Question Page

What is one lesson you learned the hard way as a leader in Demand Generation and why was this important to you?

Pamela King
Pamela King
YouTube Marketing Lead for NFL Sunday Ticket on YouTube TV | Formerly Google CloudJuly 28

The one lesson I learned the hard way as a Demand Gen leader was that I was not as knowledgeable about my target audiences as I thought I was. I kept seeing different people respond differently to various assets and did not understand why. I learned that it was important to thoroughly understand the audience before building or when optimizing the campaign. It can't just be work from a 3rd party paper (e.g. - Forrester), it has to be true on the ground insights (from Sales or a Research team). 

This was so important to me because I sometimes did not see the results I had hoped to see. Moving forward, I kept in constant contact with Sales to understand what they were hearing from prospects/customers. 

1605 Views
Tamara Niesen
Tamara Niesen
WooCommerce CMO | Formerly Shopify, D2L, BlackBerryAugust 26

Operating in a silo from sales and not treating them as my first team.

B2B demand gen marketing- developing pipeline for sales is our job. If we are not in lockstep with sales, and don't show up as one team, we end up with an unhealthy tension that pits teams against eachother.   

I have only made this mistake once, where I hit my MQL/Sales accepted targets and when we didn't hit our deal target for the quarter, I did not take accountability for the full funnel, and left sales to take responsibility. Marketing and sales need to have trust, sales needs to know that marketing understands how they qualify, sell, and close deals. Marketing needs sales to provide feedback on programs, narratives, campaigns so we can continually iterate and drive growth. In order for this to happen, marketing needs to be accountable from awareness--> closed won--> churn.

768 Views
Erika Barbosa
Erika Barbosa
Counterpart Marketing Lead | Formerly Issuu, OpenText, WebrootApril 21

One lesson I learned the hard way is relying solely on data and not incorporating qualitative data from customers and/or sales teams. I often get deep into the weeds of what the data is telling us, but pairing it with qualitative data is powerful.

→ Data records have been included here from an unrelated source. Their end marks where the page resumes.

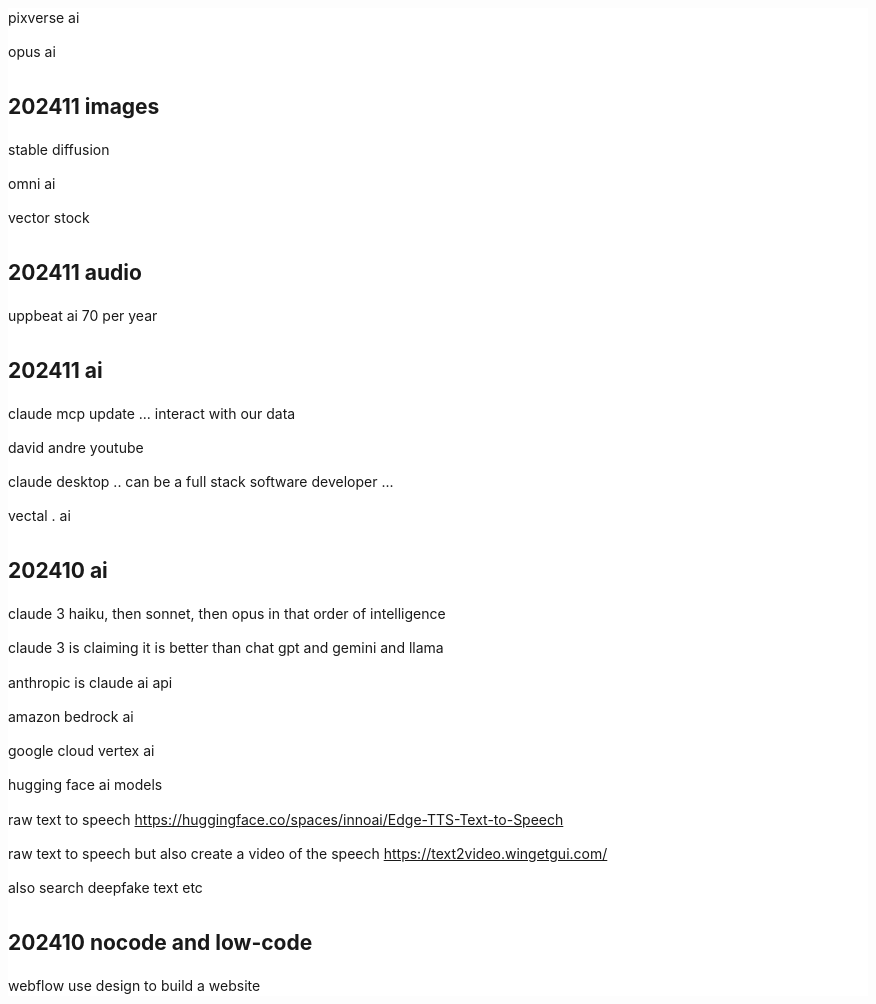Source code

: pixverse ai

opus ai 

## 202411 images

stable diffusion

omni ai

vector stock

## 202411 audio

uppbeat ai 70 per year









## 202411 ai

claude mcp update ... interact with our data

david andre youtube 

claude desktop .. can be a full stack software developer ... 

vectal . ai






## 202410 ai

claude 3 haiku, then sonnet, then opus in that order of intelligence

claude 3 is claiming it is better than chat gpt and gemini and llama

anthropic is claude ai api

amazon bedrock ai

google cloud vertex ai 

hugging face ai models

raw text to speech https://huggingface.co/spaces/innoai/Edge-TTS-Text-to-Speech

raw text to speech but also create a video of the speech https://text2video.wingetgui.com/

also search deepfake text etc

## 202410 nocode and low-code

webflow use design to build a website
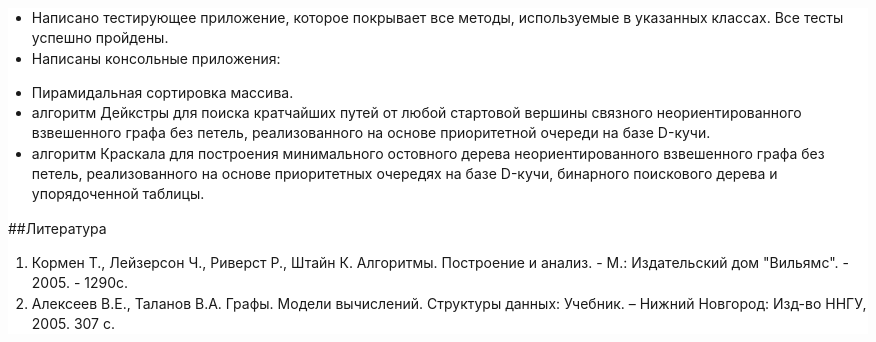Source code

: * Написано тестирующее приложение, которое покрывает все методы, используемые в указанных классах. Все тесты успешно пройдены. 
* Написаны консольные приложения:
 - Пирамидальная сортировка массива.
 - алгоритм Дейкстры для поиска кратчайших путей от любой стартовой вершины связного неориентированного взвешенного графа без петель, реализованного на основе приоритетной очереди на базe D-кучи.
 - алгоритм Краскала для построения минимального остовного дерева неориентированного взвешенного графа без петель, реализованного на основе приоритетных очередях на базе D-кучи, бинарного поискового дерева и упорядоченной таблицы.

##Литература
1. Кормен Т., Лейзерсон Ч., Риверст Р., Штайн К. Алгоритмы. Построение и анализ. - М.: Издательский дом "Вильямс". - 2005. - 1290с.
2. Алексеев В.Е., Таланов В.А. Графы. Модели вычислений. Структуры данных: Учебник. – Нижний Новгород: Изд-во ННГУ, 2005. 307 с.


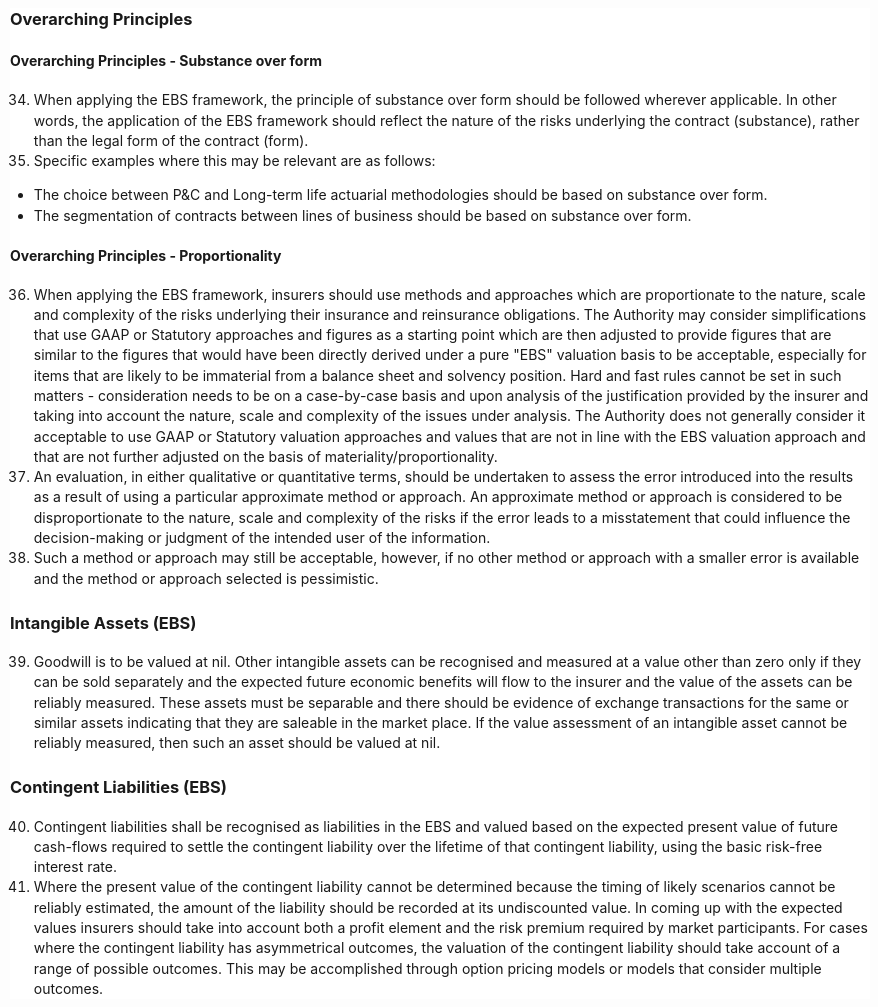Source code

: ### Overarching Principles

#### Overarching Principles - Substance over form

34. When applying the EBS framework, the principle of substance over form should be followed wherever applicable. In other words, the application of the EBS framework should reflect the nature of the risks underlying the contract (substance), rather than the legal form of the contract (form).
35. Specific examples where this may be relevant are as follows:

- The choice between P\&C and Long-term life actuarial methodologies should be based on substance over form.
- The segmentation of contracts between lines of business should be based on substance over form.


#### Overarching Principles - Proportionality

36. When applying the EBS framework, insurers should use methods and approaches which are proportionate to the nature, scale and complexity of the risks underlying their insurance and reinsurance obligations. The Authority may consider simplifications that use GAAP or Statutory approaches and figures as a starting point which are then adjusted to provide figures that are similar to the figures that would have been directly derived under a pure "EBS" valuation basis to be acceptable, especially for items that are likely to be immaterial from a balance sheet and solvency position. Hard and fast rules cannot be set in such matters - consideration needs to be on a case-by-case basis and upon analysis of the justification provided by the insurer and taking into account the nature, scale and complexity of the issues under analysis. The Authority does not generally consider it acceptable to use GAAP or Statutory valuation approaches and values that are not in line with the EBS valuation approach and that are not further adjusted on the basis of materiality/proportionality.
37. An evaluation, in either qualitative or quantitative terms, should be undertaken to assess the error introduced into the results as a result of using a particular approximate method or approach. An approximate method or approach is considered to be disproportionate to the nature, scale and complexity of the risks if the error leads to a misstatement that could influence the decision-making or judgment of the intended user of the information.
38. Such a method or approach may still be acceptable, however, if no other method or approach with a smaller error is available and the method or approach selected is pessimistic.

### Intangible Assets (EBS)

39. Goodwill is to be valued at nil. Other intangible assets can be recognised and measured at a value other than zero only if they can be sold separately and the expected future economic benefits will flow to the insurer and the value of the assets can be reliably measured. These assets must be separable and there should be evidence of exchange transactions for the same or similar assets indicating that they are saleable in the market place. If the value assessment of an intangible asset cannot be reliably measured, then such an asset should be valued at nil.

### Contingent Liabilities (EBS)

40. Contingent liabilities shall be recognised as liabilities in the EBS and valued based on the expected present value of future cash-flows required to settle the contingent liability over the lifetime of that contingent liability, using the basic risk-free interest rate.
41. Where the present value of the contingent liability cannot be determined because the timing of likely scenarios cannot be reliably estimated, the amount of the liability should be recorded at its undiscounted value. In coming up with the expected values insurers should take into account both a profit element and the risk premium required by market participants. For cases where the contingent liability has asymmetrical outcomes, the valuation of the contingent liability should take account of a range of possible outcomes. This may be accomplished through option pricing models or models that consider multiple outcomes.
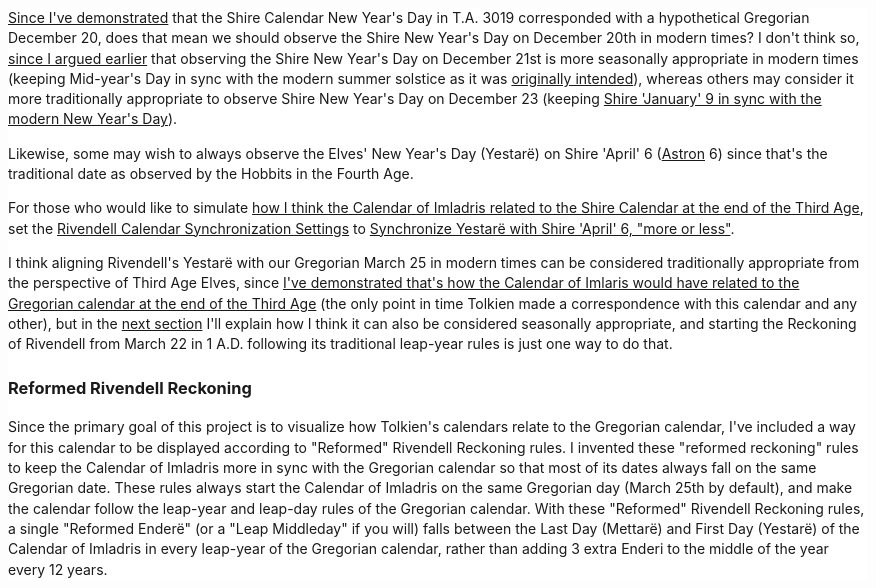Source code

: [Since I've demonstrated](#rivendell-new-years-day-fell-on-a-march-25th-by-the-end-of-the-third-age)
that the Shire Calendar New Year's Day in T.A. 3019 corresponded with a hypothetical Gregorian December 20,
does that mean we should observe the Shire New Year's Day on December 20th in modern times?
I don't think so, [since I argued earlier](#reckoning-start-dates)
that observing the Shire New Year's Day on December 21st is more seasonally appropriate in modern times
(keeping Mid-year's Day in sync with the modern summer solstice as it was [originally intended](#reckoning-start-dates)),
whereas others may consider it more traditionally appropriate to observe Shire New Year's Day on December 23
(keeping [Shire 'January' 9 in sync with the modern New Year's Day](#reckoning-start-dates)).

Likewise, some may wish to always observe the Elves' New Year's Day (Yestarë) on Shire 'April' 6 ([Astron](#shire-reckoning-notes) 6)
since that's the traditional date as observed by the Hobbits in the Fourth Age.

For those who would like to simulate
[how I think the Calendar of Imladris related to the Shire Calendar at the end of the Third Age](Rivendell_Drift.md#aligning-the-calendar-of-imladris-to-the-shire-calendar),
set the [Rivendell Calendar Synchronization Settings](#rivendell-calendar-synchronization-settings) to
[Synchronize Yestarë with Shire 'April' 6, "more or less"](#synchronize-yestarë-with-shire-april-6-more-or-less).

I think aligning Rivendell's Yestarë with our Gregorian March 25 in modern times
can be considered traditionally appropriate
from the perspective of Third Age Elves,
since [I've demonstrated that's how the Calendar of Imlaris would have related to the Gregorian calendar at the end of the Third Age](#rivendell-new-years-day-fell-on-a-march-25th-by-the-end-of-the-third-age)
(the only point in time Tolkien made a correspondence with this calendar and any other),
but in the [next section](#why-march-25th) I'll explain how I think it can also be considered seasonally appropriate,
and starting the Reckoning of Rivendell from March 22 in 1 A.D.
following its traditional leap-year rules is just one way to do that.

### Reformed Rivendell Reckoning

Since the primary goal of this project is to visualize how Tolkien's calendars relate to the Gregorian calendar,
I've included a way for this calendar to be displayed according to "Reformed" Rivendell Reckoning rules.
I invented these "reformed reckoning" rules to keep the Calendar of Imladris more in sync with the
Gregorian calendar so that most of its dates always fall on the same Gregorian date.
These rules always start the Calendar of Imladris on the same Gregorian day (March 25th by default),
and make the calendar follow the leap-year and leap-day rules of the Gregorian calendar.
With these "Reformed" Rivendell Reckoning rules, a single "Reformed Enderë" (or a "Leap Middleday" if you will)
falls between the Last Day (Mettarë) and First Day (Yestarë) of the Calendar of Imladris in every leap-year of the Gregorian calendar,
rather than adding 3 extra Enderi to the middle of the year every 12 years.
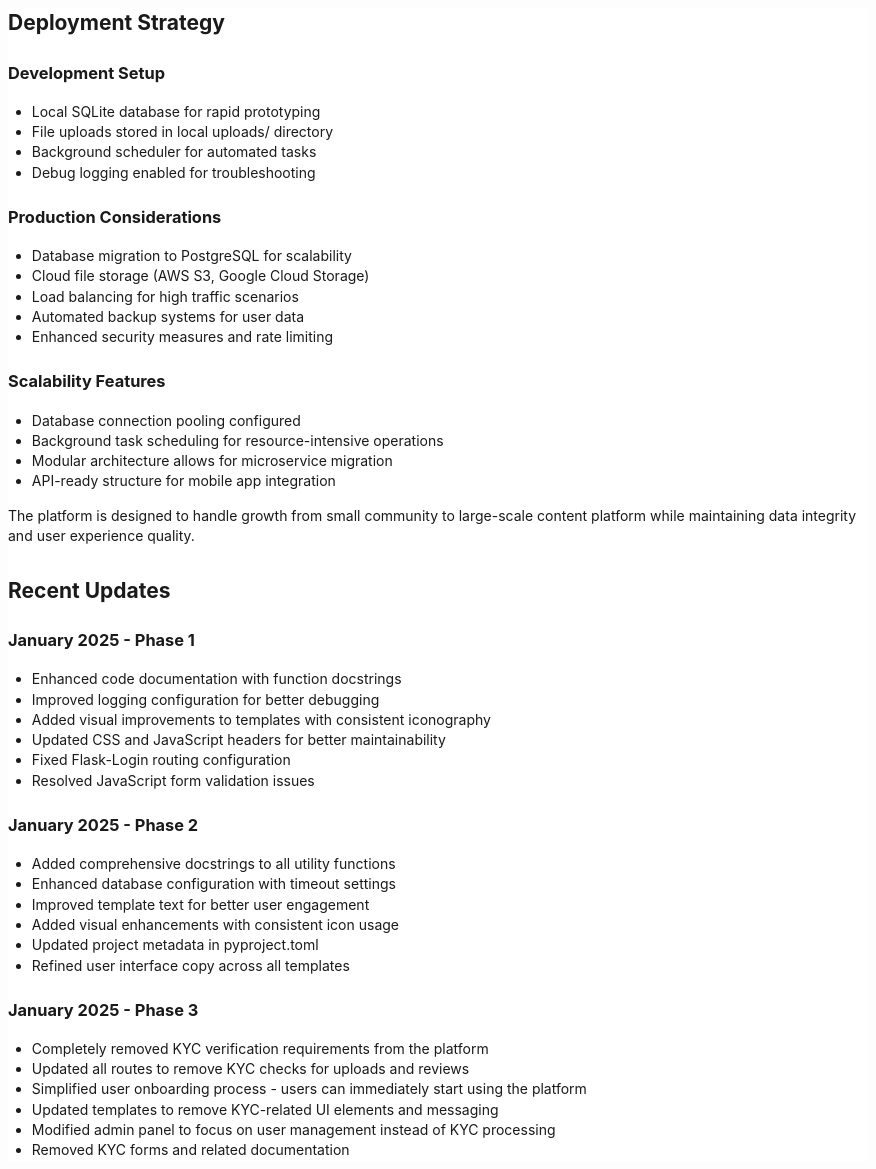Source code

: ## Deployment Strategy

### Development Setup
- Local SQLite database for rapid prototyping
- File uploads stored in local uploads/ directory
- Background scheduler for automated tasks
- Debug logging enabled for troubleshooting

### Production Considerations
- Database migration to PostgreSQL for scalability
- Cloud file storage (AWS S3, Google Cloud Storage)
- Load balancing for high traffic scenarios
- Automated backup systems for user data
- Enhanced security measures and rate limiting

### Scalability Features
- Database connection pooling configured
- Background task scheduling for resource-intensive operations
- Modular architecture allows for microservice migration
- API-ready structure for mobile app integration

The platform is designed to handle growth from small community to large-scale content platform while maintaining data integrity and user experience quality.

## Recent Updates

### January 2025 - Phase 1
- Enhanced code documentation with function docstrings
- Improved logging configuration for better debugging
- Added visual improvements to templates with consistent iconography
- Updated CSS and JavaScript headers for better maintainability
- Fixed Flask-Login routing configuration
- Resolved JavaScript form validation issues

### January 2025 - Phase 2
- Added comprehensive docstrings to all utility functions
- Enhanced database configuration with timeout settings
- Improved template text for better user engagement
- Added visual enhancements with consistent icon usage
- Updated project metadata in pyproject.toml
- Refined user interface copy across all templates

### January 2025 - Phase 3
- Completely removed KYC verification requirements from the platform
- Updated all routes to remove KYC checks for uploads and reviews
- Simplified user onboarding process - users can immediately start using the platform
- Updated templates to remove KYC-related UI elements and messaging
- Modified admin panel to focus on user management instead of KYC processing
- Removed KYC forms and related documentation
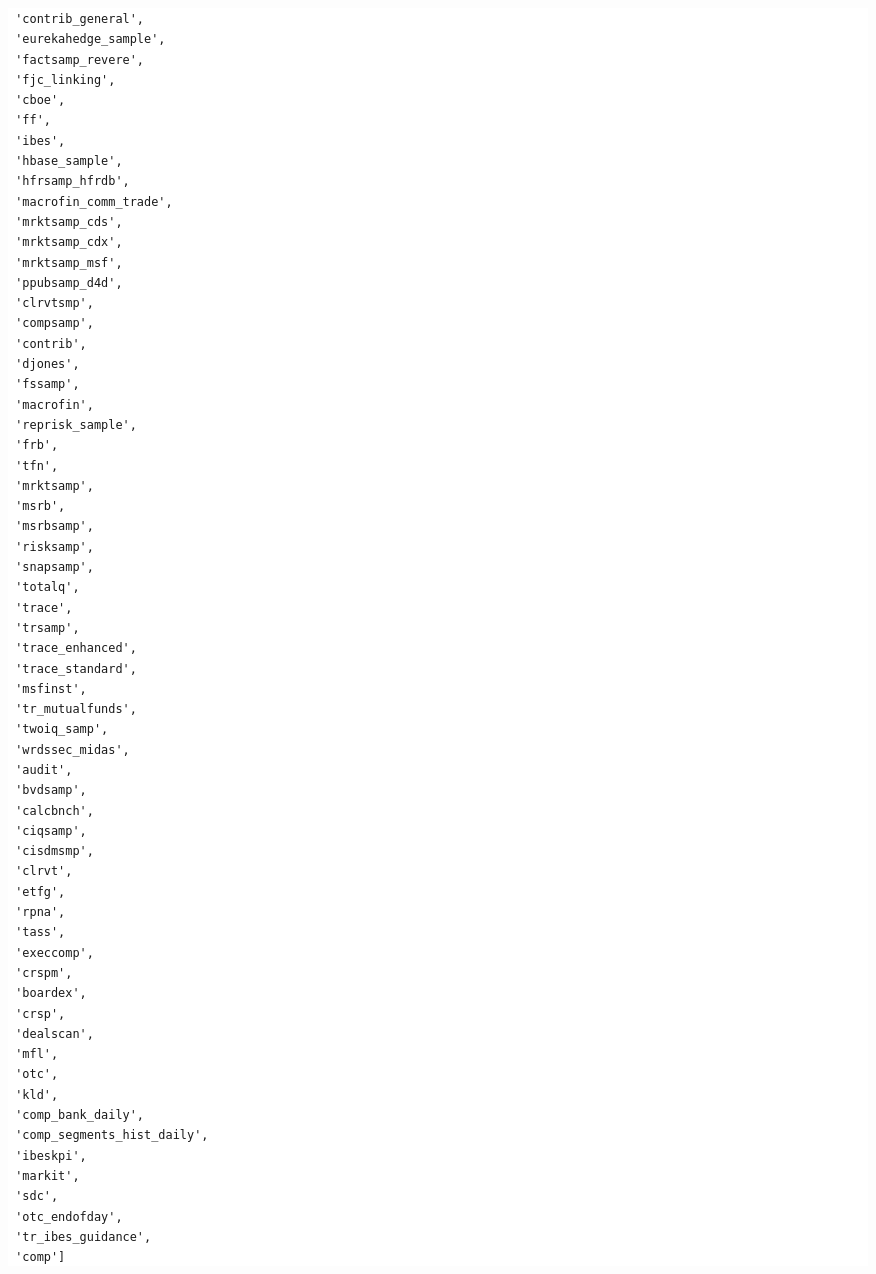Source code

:     'contrib_general',
     'eurekahedge_sample',
     'factsamp_revere',
     'fjc_linking',
     'cboe',
     'ff',
     'ibes',
     'hbase_sample',
     'hfrsamp_hfrdb',
     'macrofin_comm_trade',
     'mrktsamp_cds',
     'mrktsamp_cdx',
     'mrktsamp_msf',
     'ppubsamp_d4d',
     'clrvtsmp',
     'compsamp',
     'contrib',
     'djones',
     'fssamp',
     'macrofin',
     'reprisk_sample',
     'frb',
     'tfn',
     'mrktsamp',
     'msrb',
     'msrbsamp',
     'risksamp',
     'snapsamp',
     'totalq',
     'trace',
     'trsamp',
     'trace_enhanced',
     'trace_standard',
     'msfinst',
     'tr_mutualfunds',
     'twoiq_samp',
     'wrdssec_midas',
     'audit',
     'bvdsamp',
     'calcbnch',
     'ciqsamp',
     'cisdmsmp',
     'clrvt',
     'etfg',
     'rpna',
     'tass',
     'execcomp',
     'crspm',
     'boardex',
     'crsp',
     'dealscan',
     'mfl',
     'otc',
     'kld',
     'comp_bank_daily',
     'comp_segments_hist_daily',
     'ibeskpi',
     'markit',
     'sdc',
     'otc_endofday',
     'tr_ibes_guidance',
     'comp']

Why is this important to me? Ultimately, building and marketing products that do not exceed what customers are looking for defeats the purpose. What better form of intel than at the source? This does not mean only building what customers ask for because you may be able to deliver a valuable product that they didn’t even think of. What it does mean is using this to inform what problems you are solving for customers.